Death is preceded by convulsions, and is caused by stoppage of the heart while respiration still continues. Even after both heart and respiration have ceased and the animal is apparently dead, life may be restored by the patient use of artificial respiration, and mechanical irritation of the heart by compressing the cardiac region. After the heart has thus been induced to beat spontaneously, respiration still remains in abeyance for some time. The nerve-centres are also paralysed, and neither voluntary movement nor reflex action occur for some time. When reflex excitability returns it is often much exaggerated, so that a slight shake or gentle touch on the surface may cause spasms. In this respect potassium somewhat resembles atropine, and the possible explanation of this action has already been discussed (p. 171 etseq.).

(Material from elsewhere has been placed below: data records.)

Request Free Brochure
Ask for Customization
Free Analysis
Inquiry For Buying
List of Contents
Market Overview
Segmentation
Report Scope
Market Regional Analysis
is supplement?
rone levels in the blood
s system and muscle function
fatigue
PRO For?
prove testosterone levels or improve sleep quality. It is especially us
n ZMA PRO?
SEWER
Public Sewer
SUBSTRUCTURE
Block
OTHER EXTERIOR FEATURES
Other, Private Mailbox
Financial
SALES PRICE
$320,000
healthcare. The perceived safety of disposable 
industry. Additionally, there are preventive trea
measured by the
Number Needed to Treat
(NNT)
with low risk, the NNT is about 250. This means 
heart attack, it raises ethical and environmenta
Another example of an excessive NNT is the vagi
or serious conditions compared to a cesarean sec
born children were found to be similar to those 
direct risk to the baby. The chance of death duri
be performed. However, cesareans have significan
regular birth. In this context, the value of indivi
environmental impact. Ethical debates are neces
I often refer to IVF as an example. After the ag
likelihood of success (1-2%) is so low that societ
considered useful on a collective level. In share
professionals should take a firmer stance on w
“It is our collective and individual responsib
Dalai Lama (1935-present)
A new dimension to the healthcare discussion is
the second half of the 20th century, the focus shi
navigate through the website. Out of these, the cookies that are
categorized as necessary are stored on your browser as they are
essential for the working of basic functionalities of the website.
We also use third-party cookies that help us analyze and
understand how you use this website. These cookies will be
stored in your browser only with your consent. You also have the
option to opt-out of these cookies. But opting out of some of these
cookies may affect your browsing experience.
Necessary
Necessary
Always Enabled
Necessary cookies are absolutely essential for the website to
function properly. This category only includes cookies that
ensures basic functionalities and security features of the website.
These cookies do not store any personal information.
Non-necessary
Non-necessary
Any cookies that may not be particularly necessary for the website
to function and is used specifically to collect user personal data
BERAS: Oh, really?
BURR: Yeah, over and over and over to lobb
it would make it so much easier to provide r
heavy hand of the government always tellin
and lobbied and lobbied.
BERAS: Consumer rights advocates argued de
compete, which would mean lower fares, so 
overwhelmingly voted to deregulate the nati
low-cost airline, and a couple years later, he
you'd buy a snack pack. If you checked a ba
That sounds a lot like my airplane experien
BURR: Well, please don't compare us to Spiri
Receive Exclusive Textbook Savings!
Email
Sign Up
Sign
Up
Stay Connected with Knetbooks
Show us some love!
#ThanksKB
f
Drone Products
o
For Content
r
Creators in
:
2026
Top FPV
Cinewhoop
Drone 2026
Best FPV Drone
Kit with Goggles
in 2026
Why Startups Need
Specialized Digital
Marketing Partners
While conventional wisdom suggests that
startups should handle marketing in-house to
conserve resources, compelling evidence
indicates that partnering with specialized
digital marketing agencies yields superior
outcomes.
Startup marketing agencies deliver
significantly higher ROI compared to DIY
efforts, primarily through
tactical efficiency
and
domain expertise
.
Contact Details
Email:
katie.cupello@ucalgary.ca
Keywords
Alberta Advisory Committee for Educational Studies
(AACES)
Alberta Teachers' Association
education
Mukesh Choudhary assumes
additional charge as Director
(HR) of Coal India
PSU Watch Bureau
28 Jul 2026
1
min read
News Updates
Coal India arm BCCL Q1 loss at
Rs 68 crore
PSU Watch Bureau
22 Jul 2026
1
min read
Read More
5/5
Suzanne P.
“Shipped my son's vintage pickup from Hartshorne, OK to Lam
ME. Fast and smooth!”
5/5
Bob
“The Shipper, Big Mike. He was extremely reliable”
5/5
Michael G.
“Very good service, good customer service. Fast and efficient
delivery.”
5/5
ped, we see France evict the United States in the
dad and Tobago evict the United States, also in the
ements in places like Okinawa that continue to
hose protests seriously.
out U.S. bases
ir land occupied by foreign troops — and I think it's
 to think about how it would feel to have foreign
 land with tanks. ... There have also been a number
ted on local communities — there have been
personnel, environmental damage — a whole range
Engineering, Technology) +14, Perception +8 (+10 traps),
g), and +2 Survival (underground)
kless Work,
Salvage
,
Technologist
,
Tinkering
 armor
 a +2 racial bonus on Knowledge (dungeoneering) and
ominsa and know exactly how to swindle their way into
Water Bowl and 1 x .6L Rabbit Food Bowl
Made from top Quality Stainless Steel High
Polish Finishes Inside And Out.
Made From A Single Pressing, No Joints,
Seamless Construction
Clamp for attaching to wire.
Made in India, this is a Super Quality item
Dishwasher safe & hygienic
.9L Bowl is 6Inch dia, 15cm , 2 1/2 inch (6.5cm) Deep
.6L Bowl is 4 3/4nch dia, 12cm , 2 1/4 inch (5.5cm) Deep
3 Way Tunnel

The effect of potassium salts on the circulation somewhat resembles that of digitalis. In large doses they cause a rapid fall of the blood-pressure and pulse-rate. Smaller doses cause a slight fall of both pulse-rate and pressure, followed by a rise of both. During the rise of pressure, however, the pulse becomes again slow, and continues so even when the pressure again begins to fall to the normal. The rise of pressure occurs even when the spinal cord is divided, and probably depends on contraction of the arterioles (p. 281).